▶ [WHAT IS EXPECTED]: State how many lines of the records below contain the string "Mercato", matching case exactly, and give only the number.

(Records from a dataset)
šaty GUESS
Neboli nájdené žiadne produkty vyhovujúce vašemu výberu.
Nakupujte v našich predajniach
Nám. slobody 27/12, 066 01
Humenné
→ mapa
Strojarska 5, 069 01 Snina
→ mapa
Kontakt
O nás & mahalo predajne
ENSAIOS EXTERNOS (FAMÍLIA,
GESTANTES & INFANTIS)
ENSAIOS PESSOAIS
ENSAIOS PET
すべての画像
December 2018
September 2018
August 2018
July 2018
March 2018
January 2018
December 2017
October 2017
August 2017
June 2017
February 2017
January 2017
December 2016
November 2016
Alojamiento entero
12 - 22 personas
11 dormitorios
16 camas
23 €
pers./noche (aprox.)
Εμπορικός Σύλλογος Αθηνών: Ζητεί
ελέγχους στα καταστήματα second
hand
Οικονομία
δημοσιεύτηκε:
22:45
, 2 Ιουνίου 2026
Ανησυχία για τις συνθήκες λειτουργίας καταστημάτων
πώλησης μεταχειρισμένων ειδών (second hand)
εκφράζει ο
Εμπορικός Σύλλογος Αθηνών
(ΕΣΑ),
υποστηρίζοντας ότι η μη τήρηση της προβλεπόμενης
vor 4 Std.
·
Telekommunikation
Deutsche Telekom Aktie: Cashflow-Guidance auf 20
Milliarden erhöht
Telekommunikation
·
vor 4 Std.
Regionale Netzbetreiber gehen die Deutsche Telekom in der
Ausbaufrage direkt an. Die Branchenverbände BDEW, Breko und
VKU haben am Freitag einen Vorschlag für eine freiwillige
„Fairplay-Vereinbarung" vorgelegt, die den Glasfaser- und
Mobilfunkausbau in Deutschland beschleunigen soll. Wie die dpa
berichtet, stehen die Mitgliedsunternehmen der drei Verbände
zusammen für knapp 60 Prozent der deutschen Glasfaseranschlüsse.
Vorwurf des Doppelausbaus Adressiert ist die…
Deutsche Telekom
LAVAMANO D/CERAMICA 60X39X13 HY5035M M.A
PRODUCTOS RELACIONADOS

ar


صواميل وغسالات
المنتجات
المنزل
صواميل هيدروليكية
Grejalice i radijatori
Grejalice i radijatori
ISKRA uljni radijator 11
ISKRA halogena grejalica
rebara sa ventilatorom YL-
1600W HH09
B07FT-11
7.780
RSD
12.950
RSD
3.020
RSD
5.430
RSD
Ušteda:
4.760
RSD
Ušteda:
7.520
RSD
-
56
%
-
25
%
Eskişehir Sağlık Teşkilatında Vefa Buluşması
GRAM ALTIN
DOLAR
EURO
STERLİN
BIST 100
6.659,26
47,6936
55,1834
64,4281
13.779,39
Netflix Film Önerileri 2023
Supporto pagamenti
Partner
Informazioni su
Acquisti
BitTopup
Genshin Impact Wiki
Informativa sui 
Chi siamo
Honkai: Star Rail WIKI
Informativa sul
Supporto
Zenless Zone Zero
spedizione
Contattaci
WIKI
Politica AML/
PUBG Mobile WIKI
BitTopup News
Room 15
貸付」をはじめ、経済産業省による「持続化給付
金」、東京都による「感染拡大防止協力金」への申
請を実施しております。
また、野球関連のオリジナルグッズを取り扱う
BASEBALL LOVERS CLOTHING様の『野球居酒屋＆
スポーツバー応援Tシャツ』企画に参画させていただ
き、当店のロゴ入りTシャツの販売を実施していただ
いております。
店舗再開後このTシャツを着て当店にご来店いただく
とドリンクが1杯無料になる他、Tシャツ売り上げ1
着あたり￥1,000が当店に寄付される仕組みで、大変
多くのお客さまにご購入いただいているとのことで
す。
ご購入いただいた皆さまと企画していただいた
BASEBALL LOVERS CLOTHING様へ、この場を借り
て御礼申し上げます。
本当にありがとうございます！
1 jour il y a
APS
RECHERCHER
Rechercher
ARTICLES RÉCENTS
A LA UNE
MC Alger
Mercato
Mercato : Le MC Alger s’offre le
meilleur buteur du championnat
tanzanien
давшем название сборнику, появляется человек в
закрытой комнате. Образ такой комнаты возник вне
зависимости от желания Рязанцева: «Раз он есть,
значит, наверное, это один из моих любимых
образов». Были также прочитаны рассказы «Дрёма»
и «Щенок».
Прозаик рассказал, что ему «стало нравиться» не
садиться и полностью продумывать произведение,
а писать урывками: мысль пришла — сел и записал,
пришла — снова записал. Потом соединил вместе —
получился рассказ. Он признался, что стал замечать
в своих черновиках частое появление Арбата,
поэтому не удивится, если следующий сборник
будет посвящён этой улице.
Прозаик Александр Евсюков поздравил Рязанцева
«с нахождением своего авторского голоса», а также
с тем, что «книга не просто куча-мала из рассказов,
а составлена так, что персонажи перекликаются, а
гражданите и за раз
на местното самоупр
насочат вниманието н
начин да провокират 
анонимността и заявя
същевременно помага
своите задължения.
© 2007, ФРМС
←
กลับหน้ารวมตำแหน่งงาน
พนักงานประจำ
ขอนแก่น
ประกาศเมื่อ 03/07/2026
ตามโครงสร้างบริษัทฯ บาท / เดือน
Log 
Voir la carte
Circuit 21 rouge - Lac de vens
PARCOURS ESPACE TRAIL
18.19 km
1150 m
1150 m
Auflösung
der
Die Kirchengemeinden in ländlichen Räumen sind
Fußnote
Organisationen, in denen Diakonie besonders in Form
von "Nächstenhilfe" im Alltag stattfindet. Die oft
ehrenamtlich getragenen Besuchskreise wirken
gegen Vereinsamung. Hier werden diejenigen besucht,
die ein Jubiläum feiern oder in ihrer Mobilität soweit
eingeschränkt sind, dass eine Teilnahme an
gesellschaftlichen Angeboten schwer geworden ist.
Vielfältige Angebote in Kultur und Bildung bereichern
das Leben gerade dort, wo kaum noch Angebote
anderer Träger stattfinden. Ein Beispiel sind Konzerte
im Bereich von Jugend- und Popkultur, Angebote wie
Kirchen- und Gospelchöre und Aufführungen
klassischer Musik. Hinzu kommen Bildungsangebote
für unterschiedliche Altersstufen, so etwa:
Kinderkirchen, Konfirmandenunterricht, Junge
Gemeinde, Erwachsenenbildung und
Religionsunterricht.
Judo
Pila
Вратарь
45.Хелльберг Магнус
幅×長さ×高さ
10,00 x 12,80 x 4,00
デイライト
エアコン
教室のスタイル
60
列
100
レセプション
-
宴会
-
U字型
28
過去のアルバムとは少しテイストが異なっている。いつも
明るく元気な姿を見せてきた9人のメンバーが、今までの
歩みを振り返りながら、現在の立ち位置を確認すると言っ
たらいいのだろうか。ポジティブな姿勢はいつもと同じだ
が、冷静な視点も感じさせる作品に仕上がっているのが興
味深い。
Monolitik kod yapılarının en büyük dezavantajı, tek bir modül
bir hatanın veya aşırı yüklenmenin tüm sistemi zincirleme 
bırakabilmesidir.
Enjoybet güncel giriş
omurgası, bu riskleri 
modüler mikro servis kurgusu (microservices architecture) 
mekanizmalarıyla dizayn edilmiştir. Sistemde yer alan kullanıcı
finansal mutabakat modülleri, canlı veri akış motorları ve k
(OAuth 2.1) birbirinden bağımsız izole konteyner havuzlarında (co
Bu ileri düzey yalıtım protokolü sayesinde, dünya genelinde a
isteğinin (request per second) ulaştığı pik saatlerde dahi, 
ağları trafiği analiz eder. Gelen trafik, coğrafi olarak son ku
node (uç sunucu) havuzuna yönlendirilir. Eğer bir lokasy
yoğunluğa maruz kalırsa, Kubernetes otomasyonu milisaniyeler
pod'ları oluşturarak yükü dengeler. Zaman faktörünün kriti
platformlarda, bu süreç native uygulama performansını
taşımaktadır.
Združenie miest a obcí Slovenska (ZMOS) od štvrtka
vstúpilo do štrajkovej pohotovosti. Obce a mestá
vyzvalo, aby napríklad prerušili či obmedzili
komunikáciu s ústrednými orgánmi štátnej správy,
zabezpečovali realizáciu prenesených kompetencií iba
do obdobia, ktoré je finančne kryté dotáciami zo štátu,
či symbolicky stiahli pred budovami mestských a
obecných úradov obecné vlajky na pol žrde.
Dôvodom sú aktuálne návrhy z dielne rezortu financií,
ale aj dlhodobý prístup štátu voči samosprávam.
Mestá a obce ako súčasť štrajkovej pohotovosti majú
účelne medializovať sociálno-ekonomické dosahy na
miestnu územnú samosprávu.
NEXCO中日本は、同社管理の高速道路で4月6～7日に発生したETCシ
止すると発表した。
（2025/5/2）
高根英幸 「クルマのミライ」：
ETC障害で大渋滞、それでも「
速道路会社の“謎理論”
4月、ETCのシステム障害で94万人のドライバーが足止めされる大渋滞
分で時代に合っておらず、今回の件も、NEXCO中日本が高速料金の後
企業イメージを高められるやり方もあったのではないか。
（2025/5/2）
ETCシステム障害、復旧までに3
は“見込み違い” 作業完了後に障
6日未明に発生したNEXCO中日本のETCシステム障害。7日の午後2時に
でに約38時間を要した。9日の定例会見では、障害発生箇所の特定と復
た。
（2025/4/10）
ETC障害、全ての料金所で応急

▶ [OUTPUT FOR THIS EXERCISE]: 2